Le philosophe vietnamien écrit à ce sujet :
La conscience, comme conscience de l’objet, n’est justement que le mouvement même de ces esquisses réprimées. Dans cette répression, le sujet, nous entendons l’organisme vivant, les maintient en soi et c’est ce maintien même qui constitue la conscience de soi. Ainsi, c’est bien dans sons sens vécu, et non simplement d’un point de vue « extérieur », que la conscience se définit par la dialectique du comportement. Les réactions réveillées par le stimulus et arrêtées par l’acte réel avant qu’elles n’aient pu arriver à la phase de l’accomplissement, s’intègrent dans le comportement total comme des moments supprimés, conservées, dépassés. (id. 1951 : 244)
Selon Trần Đức Thảo, l’inhibition arrête l’acte de l’organisme au niveau du comportement. Dans le cas de la fonction symbolique, le comportement ébauché devient l’expression qui évoque à la fois l’action inhibée et l’intention visée par le comportement inhibé. La condition pour avoir la fonction symbolique dépend alors de l’inhibition de l’acte à sa première étape d’accomplissement : la fonction symbolique est donc « un acte qui s’arrête dès la phase initiale de son accomplissement et renvoie par là-même à sa forme totale, non accomplie » (id. 1951 : 286). L’acte partiellement inhibé devient un acte symbolique qui communique le but visé par l’organisme. L’inhibition transforme le but réel en une intention qui peut être communiquée à autrui. Cela signifie qu’il n’y a pas forcément d’intention communicative avant la production d’un acte symbolique. Pour cette raison, l’expression intentionnelle ne peut être caractérisée en termes de co-produits mécaniques de certains actes comme dans le cas des poissons : « Bien que la production des sons se rencontre déjà chez certains Poissons, il ne peut s’agir à ce niveau que d’un simple accompagnement de l’action elle-même » (id. 1951 : 286)11. Dans ce cas, il s’agit en fait « d’un simple accompagnement de l’action », tandis que la fonction symbolique surgit lorsque « l’action en question […] n’est pas réellement accomplie » :
En revanche, il serait difficile de nier la présence d’une signification intentionnelle dans l’aboiement du Chien supposant à l’entrée d’un visiteur inconnu ou dans le manège par lequel il manifeste son désir de jouer à rapporter un objet ou de mener son maître vers un endroit déterminé. On ne saurait parler ici d’un simple accompagnement de l’action, puisque précisément l’action en question – par exemple chasser l’inconnu ou rapporter la balle – n’est pas réellement accomplie, mais simplement ébauchée, et ne vaut qu’en tant qu’ébauche. (id. 1951 : 286)

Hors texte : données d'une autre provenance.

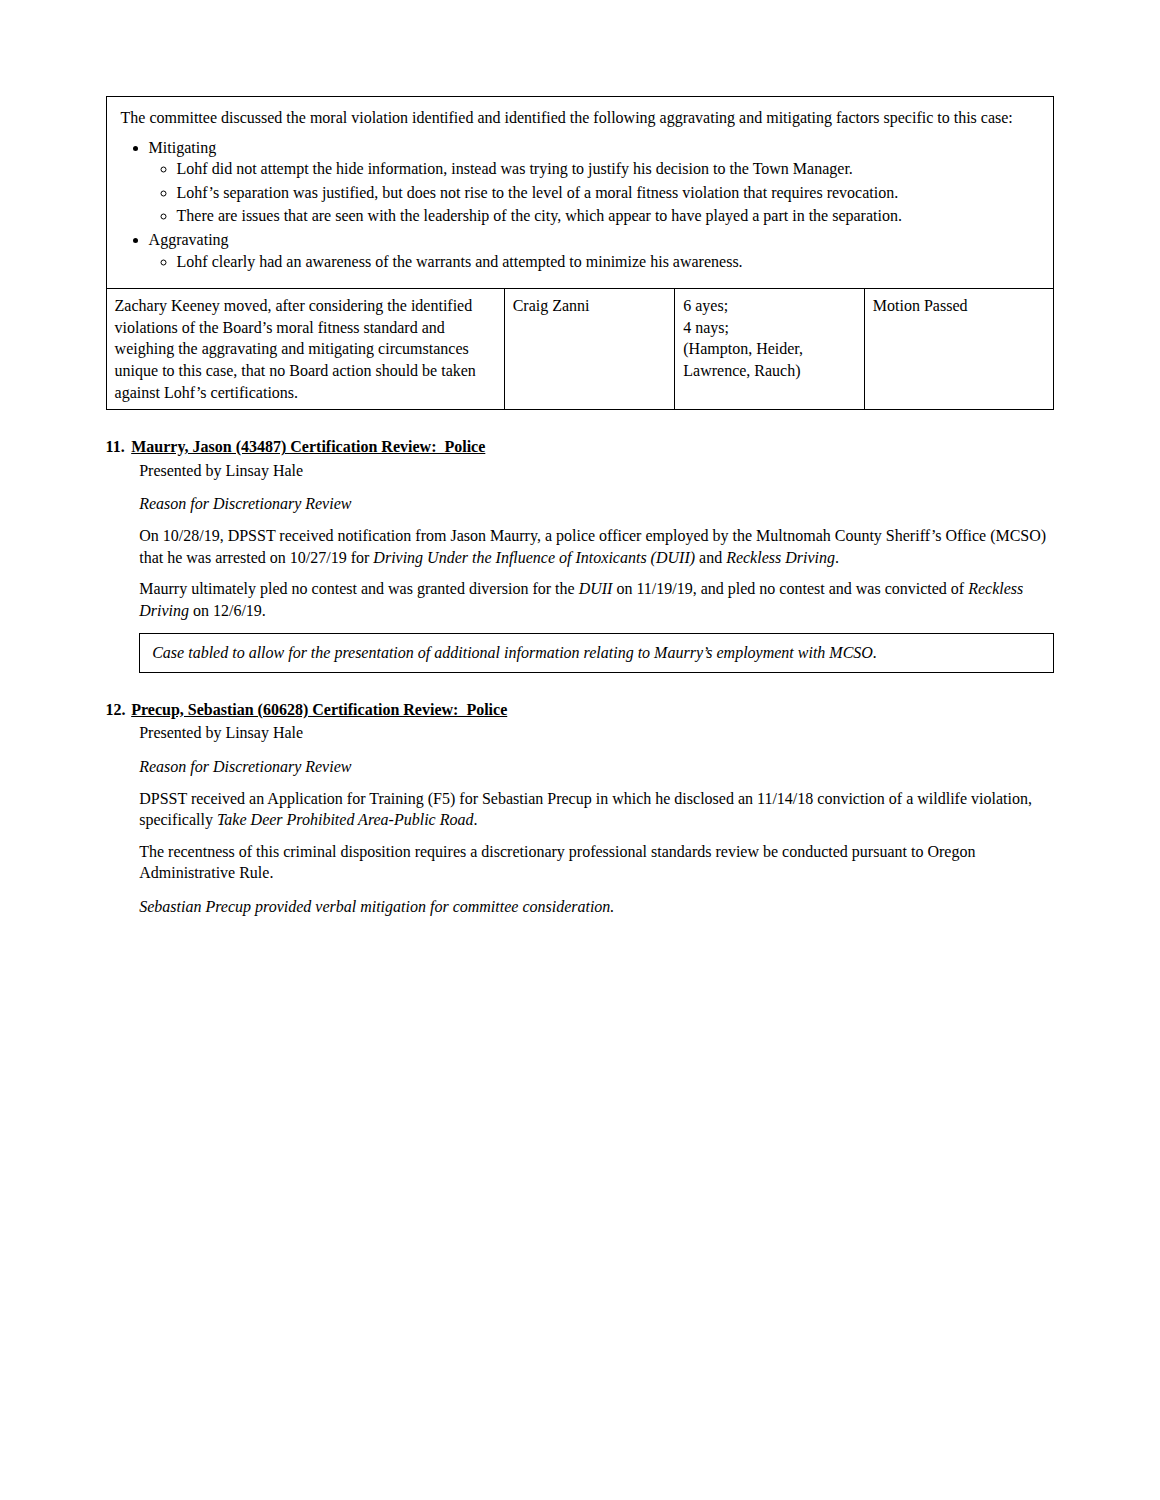The committee discussed the moral violation identified and identified the following aggravating and mitigating factors specific to this case:
Mitigating
Lohf did not attempt the hide information, instead was trying to justify his decision to the Town Manager.
Lohf’s separation was justified, but does not rise to the level of a moral fitness violation that requires revocation.
There are issues that are seen with the leadership of the city, which appear to have played a part in the separation.
Aggravating
Lohf clearly had an awareness of the warrants and attempted to minimize his awareness.
| Zachary Keeney moved, after considering the identified violations of the Board’s moral fitness standard and weighing the aggravating and mitigating circumstances unique to this case, that no Board action should be taken against Lohf’s certifications. | Craig Zanni | 6 ayes; 4 nays; (Hampton, Heider, Lawrence, Rauch) | Motion Passed |
11. Maurry, Jason (43487) Certification Review: Police
Presented by Linsay Hale
Reason for Discretionary Review
On 10/28/19, DPSST received notification from Jason Maurry, a police officer employed by the Multnomah County Sheriff’s Office (MCSO) that he was arrested on 10/27/19 for Driving Under the Influence of Intoxicants (DUII) and Reckless Driving.
Maurry ultimately pled no contest and was granted diversion for the DUII on 11/19/19, and pled no contest and was convicted of Reckless Driving on 12/6/19.
Case tabled to allow for the presentation of additional information relating to Maurry’s employment with MCSO.
12. Precup, Sebastian (60628) Certification Review: Police
Presented by Linsay Hale
Reason for Discretionary Review
DPSST received an Application for Training (F5) for Sebastian Precup in which he disclosed an 11/14/18 conviction of a wildlife violation, specifically Take Deer Prohibited Area-Public Road.
The recentness of this criminal disposition requires a discretionary professional standards review be conducted pursuant to Oregon Administrative Rule.
Sebastian Precup provided verbal mitigation for committee consideration.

Pour clarifier la notion de fonction symbolique, Trần Đức Thảo illustre la différence entre la notion d’« ébauche » et la notion d’« esquisse » (id. 1951 : 288) :
On aura remarqué que nous distinguons nettement les deux notions de l’ébauche et de l’esquisse. L’esquisse s’arrête au niveau des commandes nerveuses et se trouve ainsi réfléchi comme mouvement intentionnel. L’ébauche est au contraire un acte réel qui commence à s’accomplir au niveau musculaire, mais ne peut s’achever en raison d’un obstacle extérieur ou de conditionnements antérieurement établis, ou encore parce que le stimulus n’est lui-même qu’ébauché et n’atteint pas le seuil nécessaire pour une réponse complète. Or, l’acte ébauché implique précisément son achèvement même, sous la forme d’une esquisse réprimée, vécue comme un mouvement intentionnel où se définit la signification dont l’ébauche devient l’expression. Ainsi se constitue une forme nouvelle de l’intentionnalité, où le sens visé n’est plus simplement vécu dans la subjectivité de la conscience, mais apparaît sur le comportement lui-même, comme le sens qu’il exprime.
L’ébauche est l’action arrêtée au niveau du comportement à la première étape de son accomplissement. En revanche, l’esquisse est la forme générale de la séquence totale des mouvements nécessaires à la réalisation du comportement. À la base de ces deux phénomènes il y aurait le fait que l’organisme utilise habituellement une certaine quantité d’énergie nerveuse pour accomplir un acte donné. Mais lorsque l’accomplissement de l’acte est inhibé après son commencement à cause d’un obstacle externe ou de conduites apprises, l’énergie nerveuse ne se développe pas au niveau du comportement et reste en circulation dans le cerveau. Pour cette raison, l’énergie nerveuse produit quelque chose au niveau cognitif, c’est-à-dire l’esquisse de l’acte inhibé dans son ensemble.
Ainsi, il y a deux moments : i) l’acte ébauché est l’acte arrêté à cause de certaines contraintes internes ou environnementales, et ii) l’esquisse, qui est la continuation de l’acte inhibé au niveau du système nerveux. L’acte ébauché devient le plan de l’expression d’une signification qui est vécue au niveau du système nerveux par l’organisme sous la forme d’esquisse, c’est-à-dire d’un « complément imaginaire de l’action qui ne parvient pas à sa fin » (id. 1951 : 288). Dans le sujet, alors, l’acte inhibé est vécu comme une intention signifiée, tout comme si l’acte avait été accompli. De cette façon, l’esquisse peut être considérée comme la forme idéalisée de l’acte inaccompli qui peut donc devenir l’objet de la conscience. Toutefois, le sujet n’est pas nécessairement conscient de l’acte symbolique lui-même puisque ce dernier se produit au niveau du comportement avant tout contrôle de la conscience : « l’acte symbolique en tant que comportement se constitue en effet avec un contenu effectif qui échappe une fois de plus à la subjectivité du vécu » (id. 1951 : 288).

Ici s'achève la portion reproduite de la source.